═══ RECORDED INFORMATION ═══

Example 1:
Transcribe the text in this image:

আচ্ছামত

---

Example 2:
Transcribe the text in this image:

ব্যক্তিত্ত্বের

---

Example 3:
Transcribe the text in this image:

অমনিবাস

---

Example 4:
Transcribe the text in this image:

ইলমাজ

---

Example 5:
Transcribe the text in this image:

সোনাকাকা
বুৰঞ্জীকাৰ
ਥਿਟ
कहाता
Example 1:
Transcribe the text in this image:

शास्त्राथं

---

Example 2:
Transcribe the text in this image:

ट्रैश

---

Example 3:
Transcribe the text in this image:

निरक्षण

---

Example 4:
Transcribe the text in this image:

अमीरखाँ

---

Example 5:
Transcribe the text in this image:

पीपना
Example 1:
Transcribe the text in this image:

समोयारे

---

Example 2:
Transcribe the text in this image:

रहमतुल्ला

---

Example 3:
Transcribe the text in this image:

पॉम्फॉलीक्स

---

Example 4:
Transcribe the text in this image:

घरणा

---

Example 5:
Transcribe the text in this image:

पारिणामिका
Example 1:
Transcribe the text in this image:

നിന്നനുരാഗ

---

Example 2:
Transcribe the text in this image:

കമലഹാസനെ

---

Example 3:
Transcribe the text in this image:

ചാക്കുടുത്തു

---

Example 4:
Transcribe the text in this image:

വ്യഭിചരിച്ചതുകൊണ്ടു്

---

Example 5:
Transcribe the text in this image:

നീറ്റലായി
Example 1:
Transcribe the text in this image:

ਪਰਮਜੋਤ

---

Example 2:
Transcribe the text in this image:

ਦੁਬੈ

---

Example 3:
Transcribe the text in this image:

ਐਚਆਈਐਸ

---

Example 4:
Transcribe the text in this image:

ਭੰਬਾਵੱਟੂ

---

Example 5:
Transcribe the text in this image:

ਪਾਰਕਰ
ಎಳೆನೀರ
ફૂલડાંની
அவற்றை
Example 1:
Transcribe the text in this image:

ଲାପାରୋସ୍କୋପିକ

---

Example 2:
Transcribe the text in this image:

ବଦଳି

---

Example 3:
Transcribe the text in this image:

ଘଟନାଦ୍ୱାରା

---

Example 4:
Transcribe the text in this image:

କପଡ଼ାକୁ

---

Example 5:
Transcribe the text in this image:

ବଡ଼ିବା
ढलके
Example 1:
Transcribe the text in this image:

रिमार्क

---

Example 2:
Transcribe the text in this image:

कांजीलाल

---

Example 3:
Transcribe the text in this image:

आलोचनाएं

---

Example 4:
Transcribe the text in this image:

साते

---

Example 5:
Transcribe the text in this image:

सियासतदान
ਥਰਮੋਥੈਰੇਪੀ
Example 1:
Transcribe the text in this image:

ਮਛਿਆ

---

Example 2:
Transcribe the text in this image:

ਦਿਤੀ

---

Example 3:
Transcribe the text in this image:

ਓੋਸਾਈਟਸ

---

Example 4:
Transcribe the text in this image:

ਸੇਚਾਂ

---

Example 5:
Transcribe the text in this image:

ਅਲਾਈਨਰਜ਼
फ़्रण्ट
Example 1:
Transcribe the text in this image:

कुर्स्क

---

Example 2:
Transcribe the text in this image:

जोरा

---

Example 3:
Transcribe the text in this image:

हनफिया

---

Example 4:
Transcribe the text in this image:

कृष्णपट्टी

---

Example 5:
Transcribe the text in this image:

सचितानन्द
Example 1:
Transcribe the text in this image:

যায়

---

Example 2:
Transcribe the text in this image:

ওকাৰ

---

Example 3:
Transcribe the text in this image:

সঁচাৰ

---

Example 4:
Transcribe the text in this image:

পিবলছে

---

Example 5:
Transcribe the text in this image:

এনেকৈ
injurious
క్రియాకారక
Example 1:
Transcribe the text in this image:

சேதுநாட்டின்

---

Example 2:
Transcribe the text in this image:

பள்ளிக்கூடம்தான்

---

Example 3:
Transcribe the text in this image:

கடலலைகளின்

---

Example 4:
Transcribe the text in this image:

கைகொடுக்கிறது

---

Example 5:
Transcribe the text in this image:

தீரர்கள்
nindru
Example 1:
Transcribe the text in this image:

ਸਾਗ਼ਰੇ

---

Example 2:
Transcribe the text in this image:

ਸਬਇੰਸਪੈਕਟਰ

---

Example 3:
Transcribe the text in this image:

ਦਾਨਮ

═══

§ **WHAT THE TASK ASKS**:
Every record above needs to be restated exactly.

§ **EXERCISE RESULT**:
Example 1:
Transcribe the text in this image:

আচ্ছামত

---

Example 2:
Transcribe the text in this image:

ব্যক্তিত্ত্বের

---

Example 3:
Transcribe the text in this image:

অমনিবাস

---

Example 4:
Transcribe the text in this image:

ইলমাজ

---

Example 5:
Transcribe the text in this image:

সোনাকাকা
বুৰঞ্জীকাৰ
ਥਿਟ
कहाता
Example 1:
Transcribe the text in this image:

शास्त्राथं

---

Example 2:
Transcribe the text in this image:

ट्रैश

---

Example 3:
Transcribe the text in this image:

निरक्षण

---

Example 4:
Transcribe the text in this image:

अमीरखाँ

---

Example 5:
Transcribe the text in this image:

पीपना
Example 1:
Transcribe the text in this image:

समोयारे

---

Example 2:
Transcribe the text in this image:

रहमतुल्ला

---

Example 3:
Transcribe the text in this image:

पॉम्फॉलीक्स

---

Example 4:
Transcribe the text in this image:

घरणा

---

Example 5:
Transcribe the text in this image:

पारिणामिका
Example 1:
Transcribe the text in this image:

നിന്നനുരാഗ

---

Example 2:
Transcribe the text in this image:

കമലഹാസനെ

---

Example 3:
Transcribe the text in this image:

ചാക്കുടുത്തു

---

Example 4:
Transcribe the text in this image:

വ്യഭിചരിച്ചതുകൊണ്ടു്

---

Example 5:
Transcribe the text in this image:

നീറ്റലായി
Example 1:
Transcribe the text in this image:

ਪਰਮਜੋਤ

---

Example 2:
Transcribe the text in this image:

ਦੁਬੈ

---

Example 3:
Transcribe the text in this image:

ਐਚਆਈਐਸ

---

Example 4:
Transcribe the text in this image:

ਭੰਬਾਵੱਟੂ

---

Example 5:
Transcribe the text in this image:

ਪਾਰਕਰ
ಎಳೆನೀರ
ફૂલડાંની
அவற்றை
Example 1:
Transcribe the text in this image:

ଲାପାରୋସ୍କୋପିକ

---

Example 2:
Transcribe the text in this image:

ବଦଳି

---

Example 3:
Transcribe the text in this image:

ଘଟନାଦ୍ୱାରା

---

Example 4:
Transcribe the text in this image:

କପଡ଼ାକୁ

---

Example 5:
Transcribe the text in this image:

ବଡ଼ିବା
ढलके
Example 1:
Transcribe the text in this image:

रिमार्क

---

Example 2:
Transcribe the text in this image:

कांजीलाल

---

Example 3:
Transcribe the text in this image:

आलोचनाएं

---

Example 4:
Transcribe the text in this image:

साते

---

Example 5:
Transcribe the text in this image:

सियासतदान
ਥਰਮੋਥੈਰੇਪੀ
Example 1:
Transcribe the text in this image:

ਮਛਿਆ

---

Example 2:
Transcribe the text in this image:

ਦਿਤੀ

---

Example 3:
Transcribe the text in this image:

ਓੋਸਾਈਟਸ

---

Example 4:
Transcribe the text in this image:

ਸੇਚਾਂ

---

Example 5:
Transcribe the text in this image:

ਅਲਾਈਨਰਜ਼
फ़्रण्ट
Example 1:
Transcribe the text in this image:

कुर्स्क

---

Example 2:
Transcribe the text in this image:

जोरा

---

Example 3:
Transcribe the text in this image:

हनफिया

---

Example 4:
Transcribe the text in this image:

कृष्णपट्टी

---

Example 5:
Transcribe the text in this image:

सचितानन्द
Example 1:
Transcribe the text in this image:

যায়

---

Example 2:
Transcribe the text in this image:

ওকাৰ

---

Example 3:
Transcribe the text in this image:

সঁচাৰ

---

Example 4:
Transcribe the text in this image:

পিবলছে

---

Example 5:
Transcribe the text in this image:

এনেকৈ
injurious
క్రియాకారక
Example 1:
Transcribe the text in this image:

சேதுநாட்டின்

---

Example 2:
Transcribe the text in this image:

பள்ளிக்கூடம்தான்

---

Example 3:
Transcribe the text in this image:

கடலலைகளின்

---

Example 4:
Transcribe the text in this image:

கைகொடுக்கிறது

---

Example 5:
Transcribe the text in this image:

தீரர்கள்
nindru
Example 1:
Transcribe the text in this image:

ਸਾਗ਼ਰੇ

---

Example 2:
Transcribe the text in this image:

ਸਬਇੰਸਪੈਕਟਰ

---

Example 3:
Transcribe the text in this image:

ਦਾਨਮ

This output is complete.